To be honest, I observed improvement by fixing the hidden bug stated initially, but no noticeable improvement was observed by replacing self.get_action(next_state)
with self.get_best_action(next_state)
inside agent's update
method, but I think this is indeed a bug, at least according to my understanding on the topic. Also, it doesn't really seem to me that you are properly implementing Q learning updates, but I will go through it in a later section.

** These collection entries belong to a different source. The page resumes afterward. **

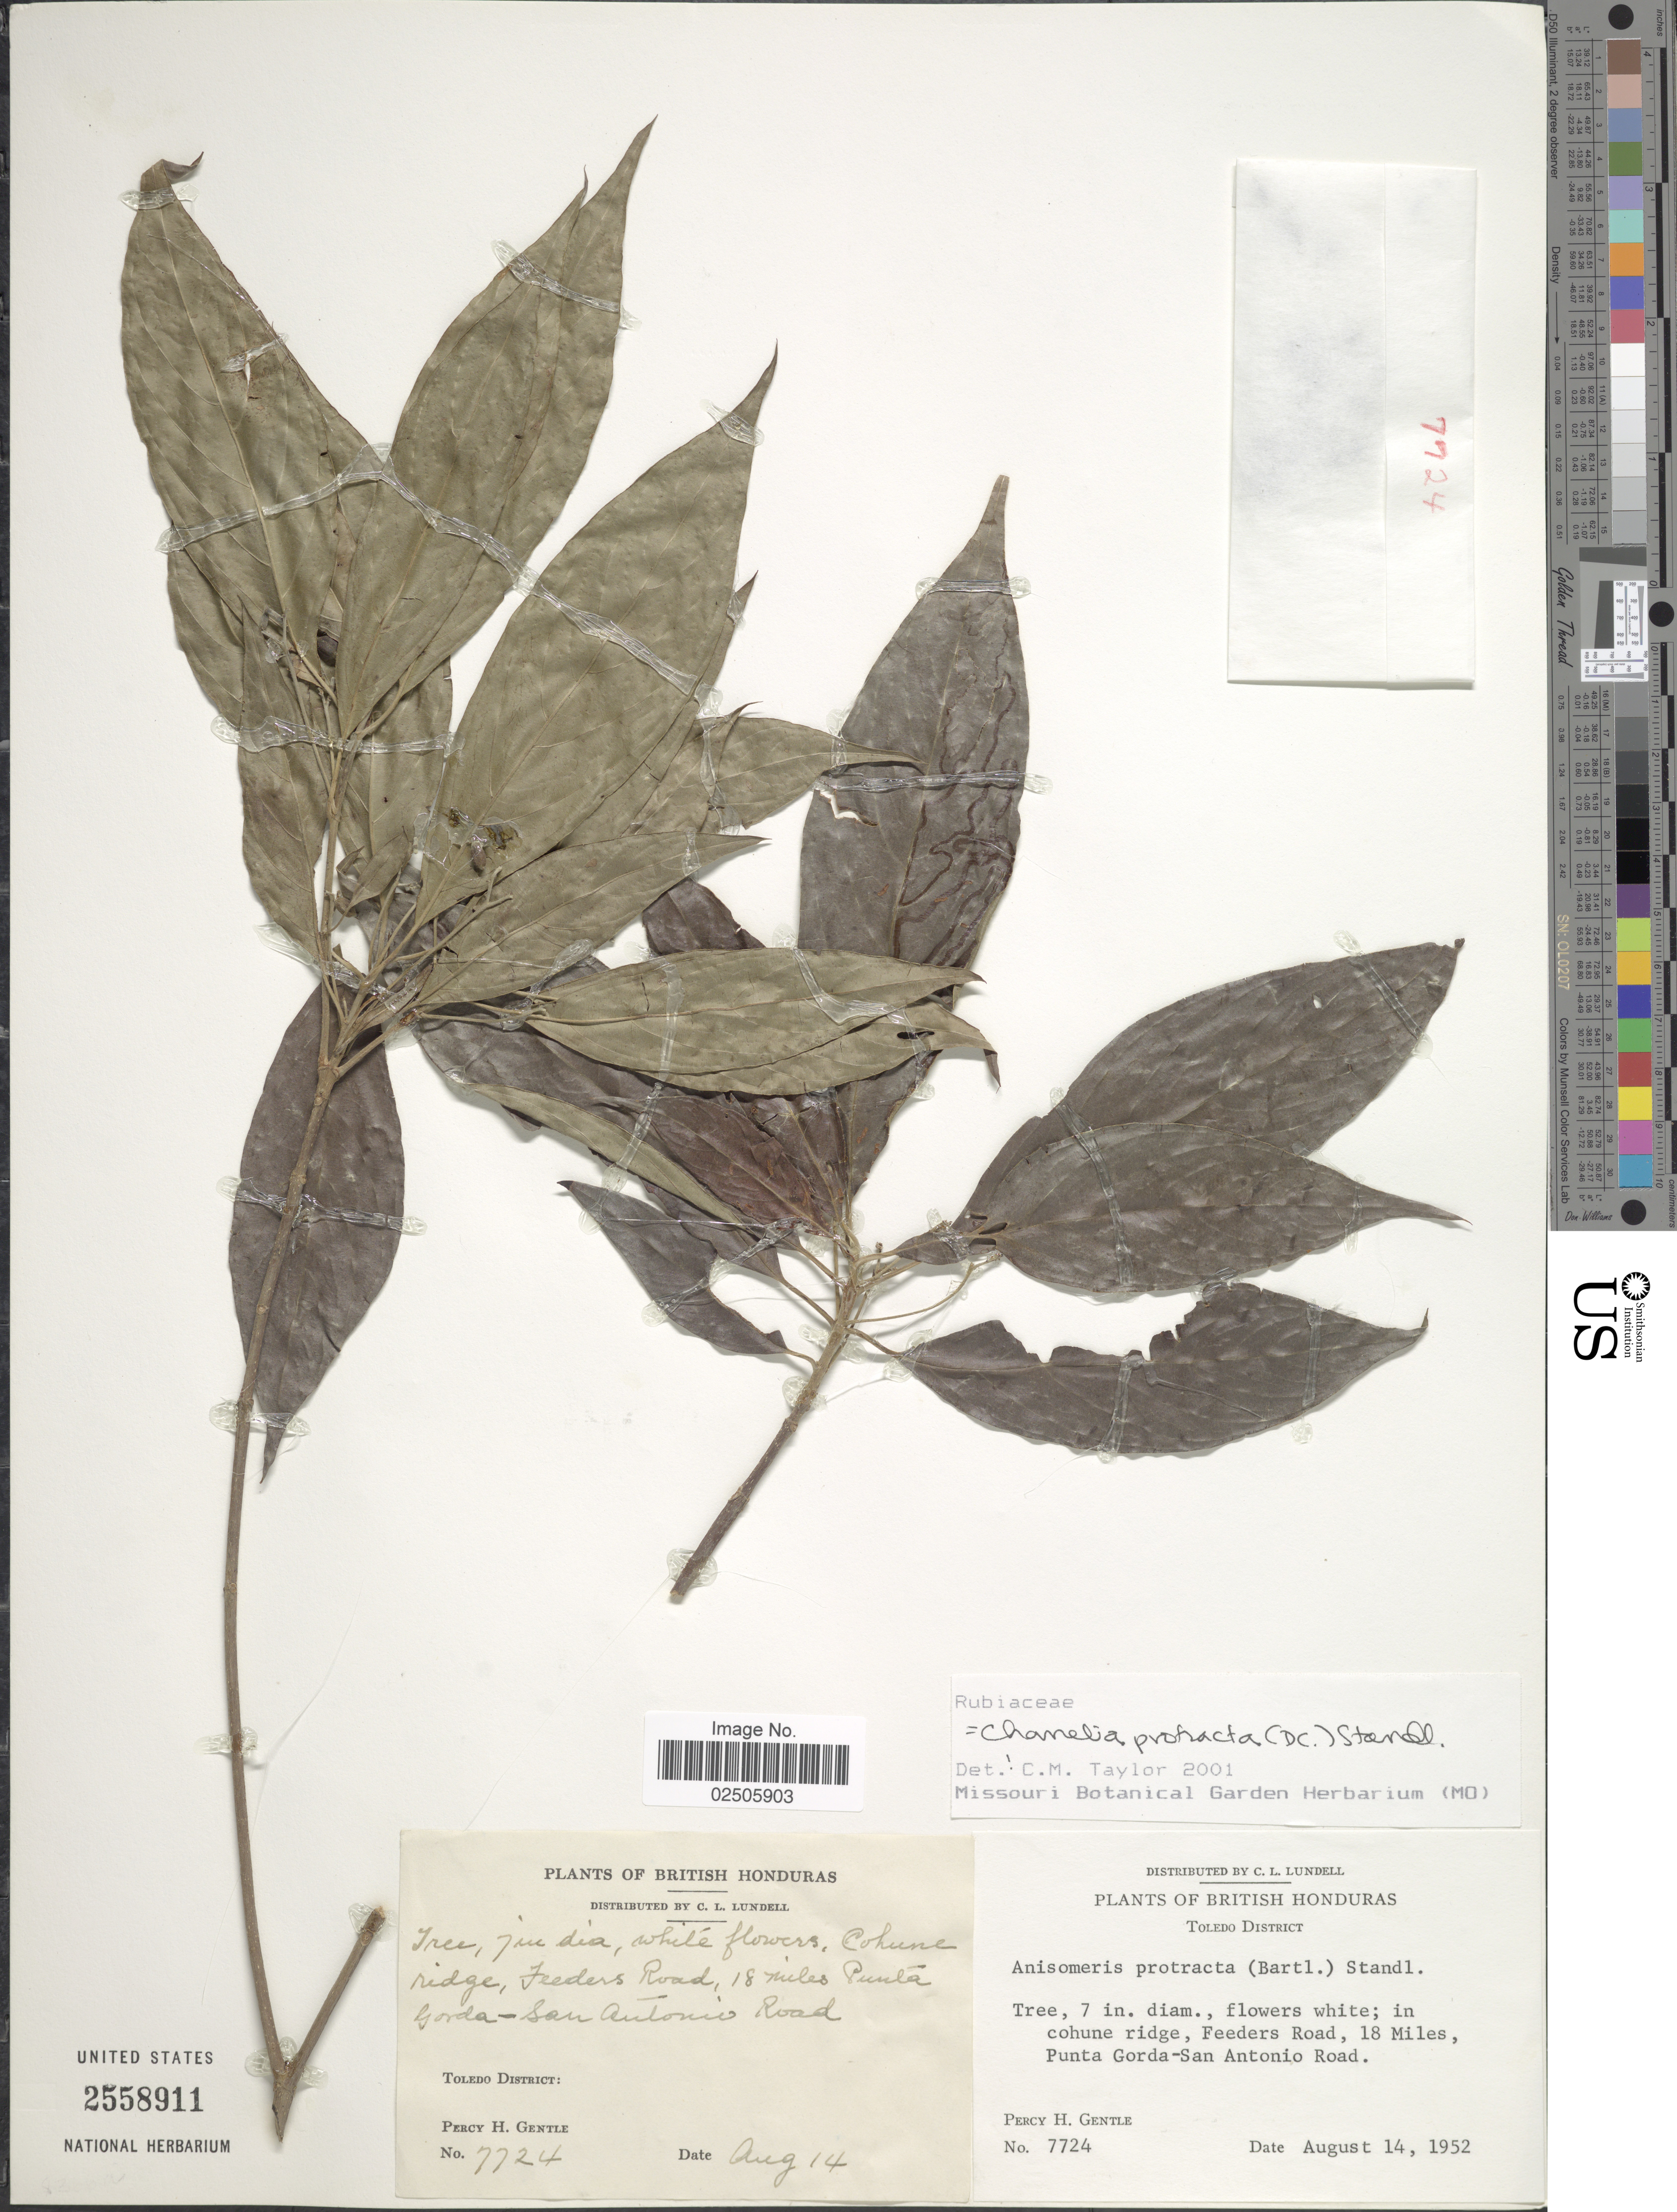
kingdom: Plantae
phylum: Tracheophyta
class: Magnoliopsida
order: Gentianales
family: Rubiaceae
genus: Chomelia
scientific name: Chomelia protracta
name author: (Bartl. ex DC.) Standl.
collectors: P. H. Gentle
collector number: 7724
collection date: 1952-08-14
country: Belize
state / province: Toledo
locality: British Honduras, Toledo District, in cohune ridge, Feeders Road, 18 miles, Punta Gorda-San Antonio Road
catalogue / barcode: US 2558911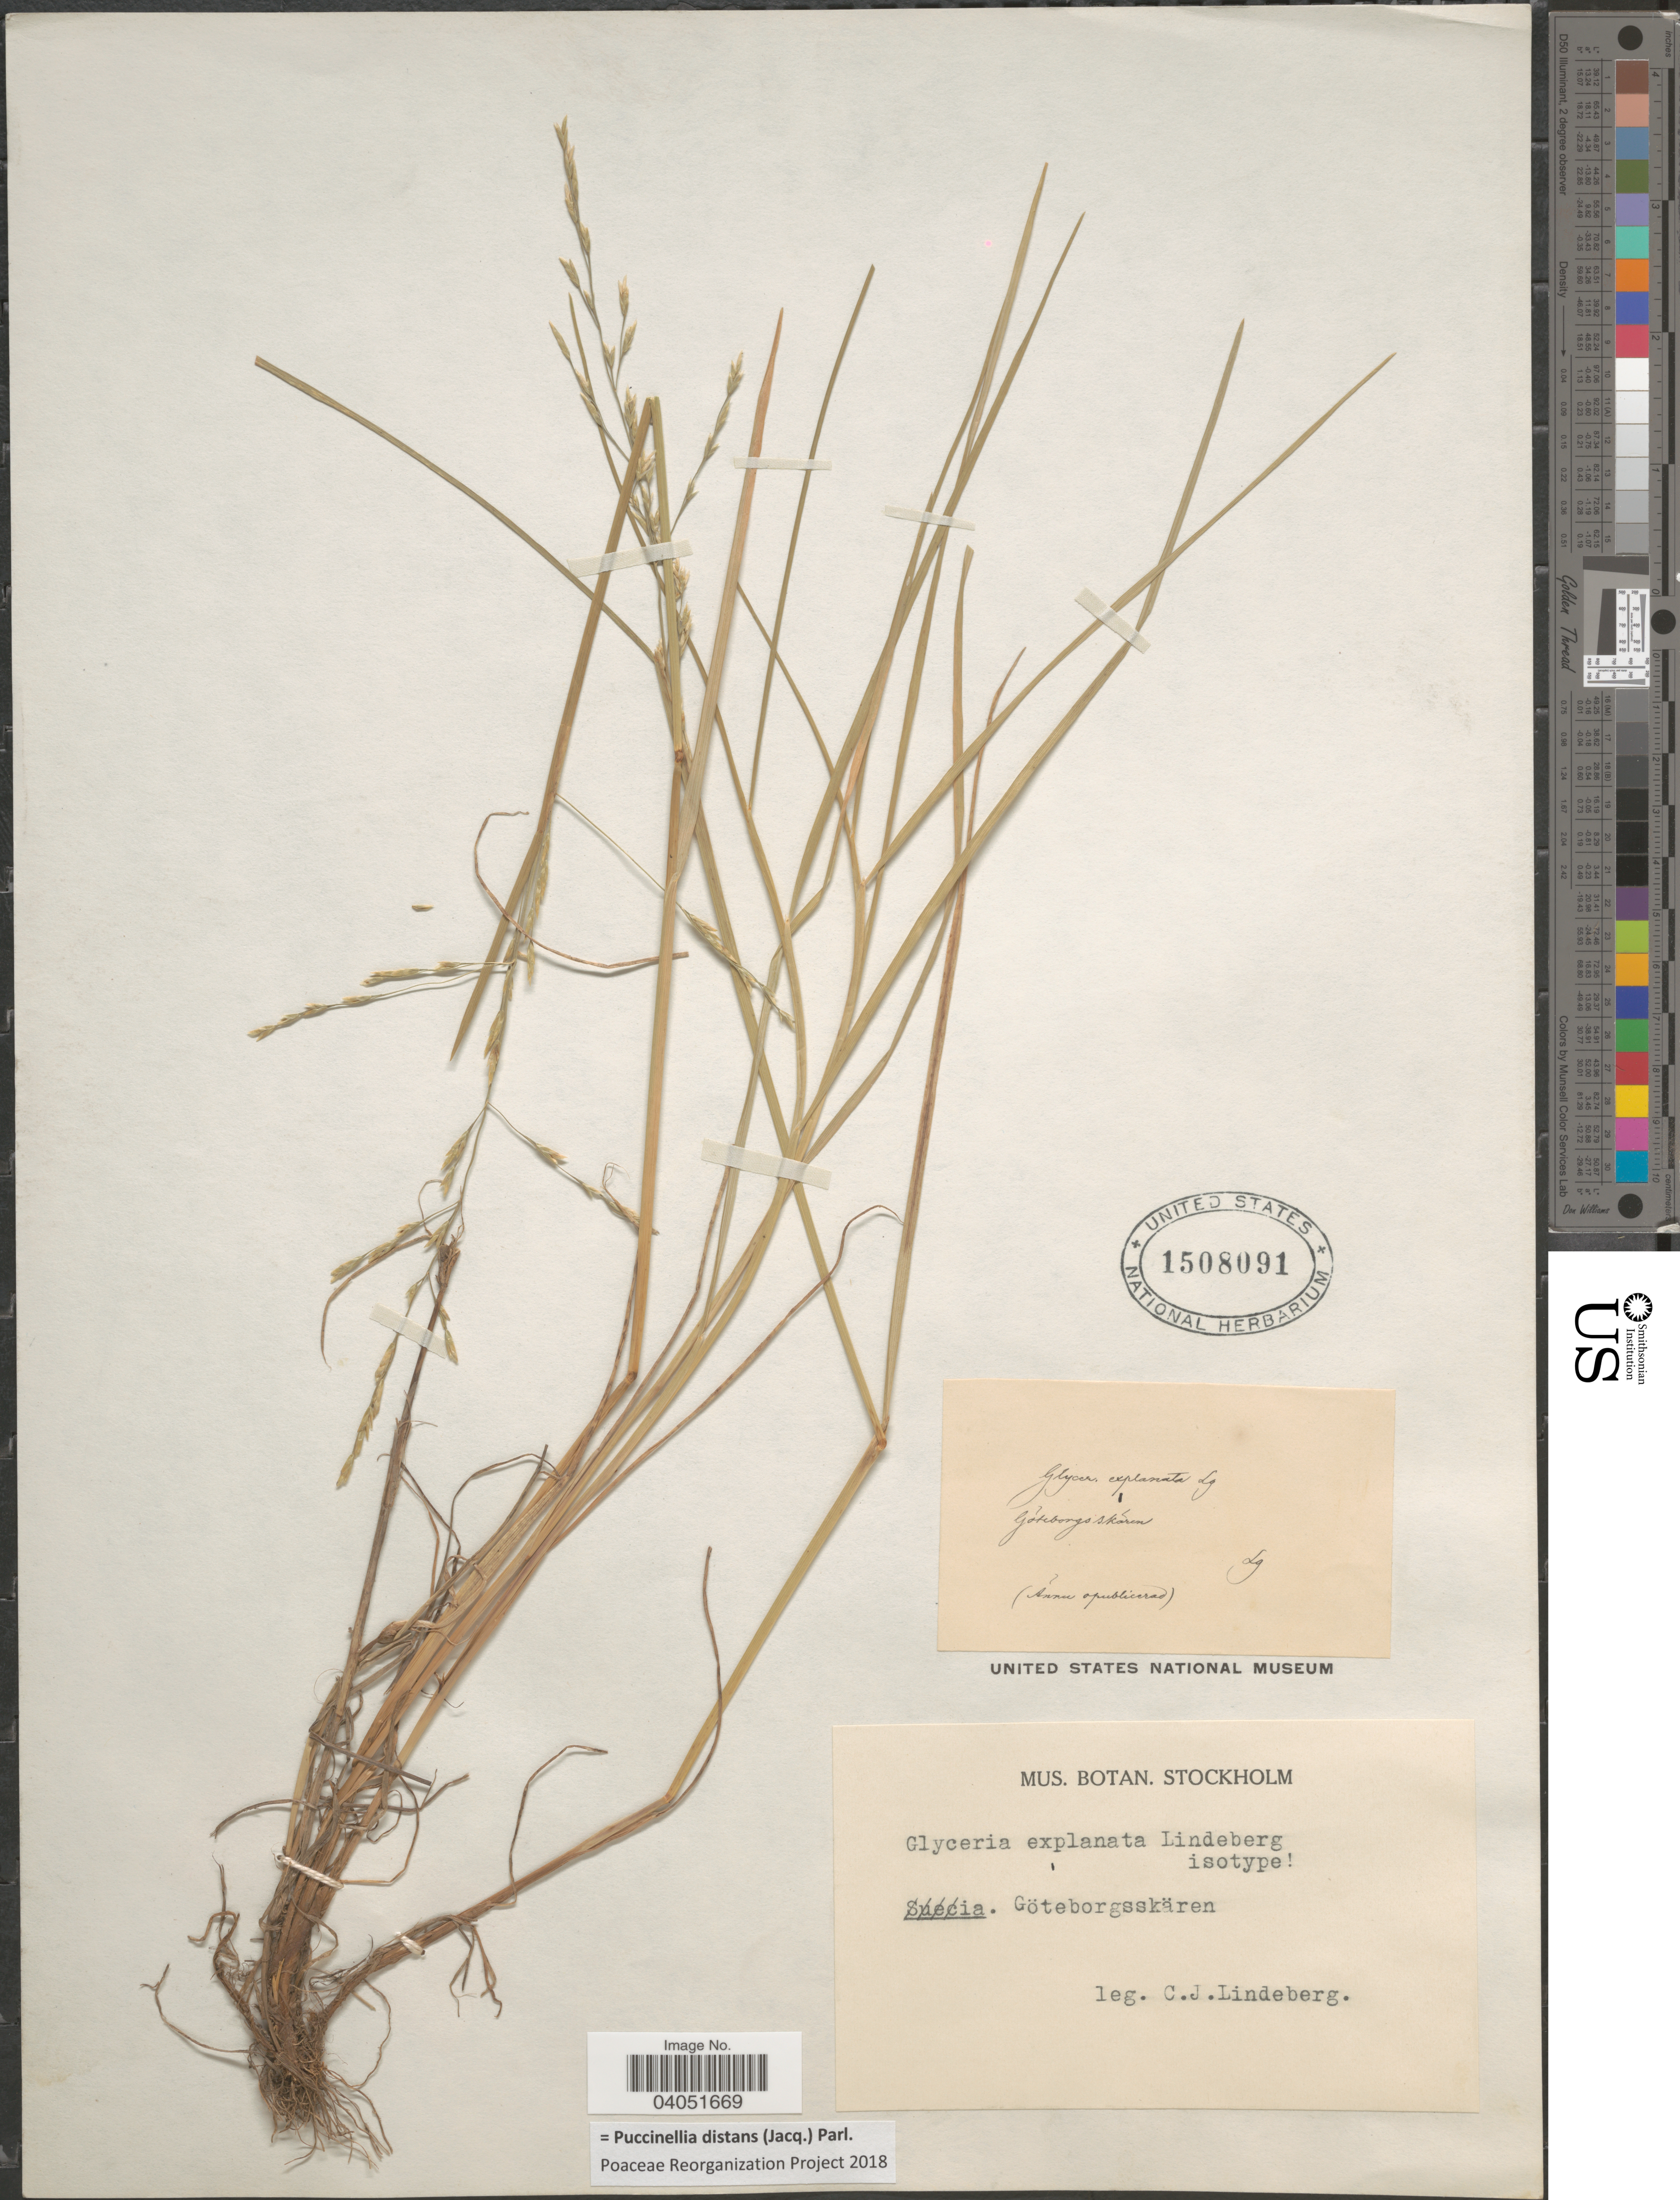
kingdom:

I increased the number of episodes, because 2k was never enough for the player to reach the exit. After fixing the above bugs and setting episodes to 20k I started seeing the player exploring greater portions of the map, with better distribution in visited locations, and actually making it to the exit for about 240 (~1%) of the episodes. At the same time of course I had also configured epsilon_decay
to 0.9998
in order to reach the minimum epsilon
within the first about 15k episodes, since with the original 0.995
it was decaying too fast and I thought this would harm exploration. I also used half of the learning rate (ie alpha = 0.05
) because 0.1
seems a bit too big, taking into account that greater portion of the episodes has now a greater epsilon
(ie more random moves initially).
I understand though that we have to fix bugs first and then go to hyperparameter tuning, so I am not blaming you for anything here of course, I am just saying how I started to observe desired results.
Where are you implementing Q learning agent's updates from? Please give me a reference so that I know what's going on with the agent's update (ie if it needs fixes, or it's just my lack of knowledge). There is something called weights
in the agent which seems to be the Q learning matrix or something similar, but I don't know what it is, so I just assumed it works fine and moved on with the previous bugs. I also don't know why you are interfering your weights
with features via a dot product.
I am saying this because as far as I know traditional Q learning does not have a concept of weights like Neural Networks do, nor does it encode features this way. Instead, features are implemented in the state of the agent [1]. For example your features are already the location of the player and the location of the monster. In case you would need more features then you would need to encode them in state, again at least as far as my understanding and knowledge goes, so please tell me if I am wrong (citing references would be even more exciting, so that I can proofread your agent's updates).
I insist on all of these things in this section, because as far as I know, Q learning requires storing Q values (for example in a matrix) for each state-action pair. Then it uses the Bellman equation (as seen in Wikipedia here). I have implemented Q learning this way in the past and got acceptable results.
In fact, I also tried this on your environment and got the player to reach the exit for more than 10k (>50%) of the episodes at times. Specifically, I commented out get_features
, updated the get_qvalue
method to read the Q matrix and updated the update
method with the Bellman equation and storing the new Q values back in their matrix. I will later post the full code for this at some point, summarizing all the answer.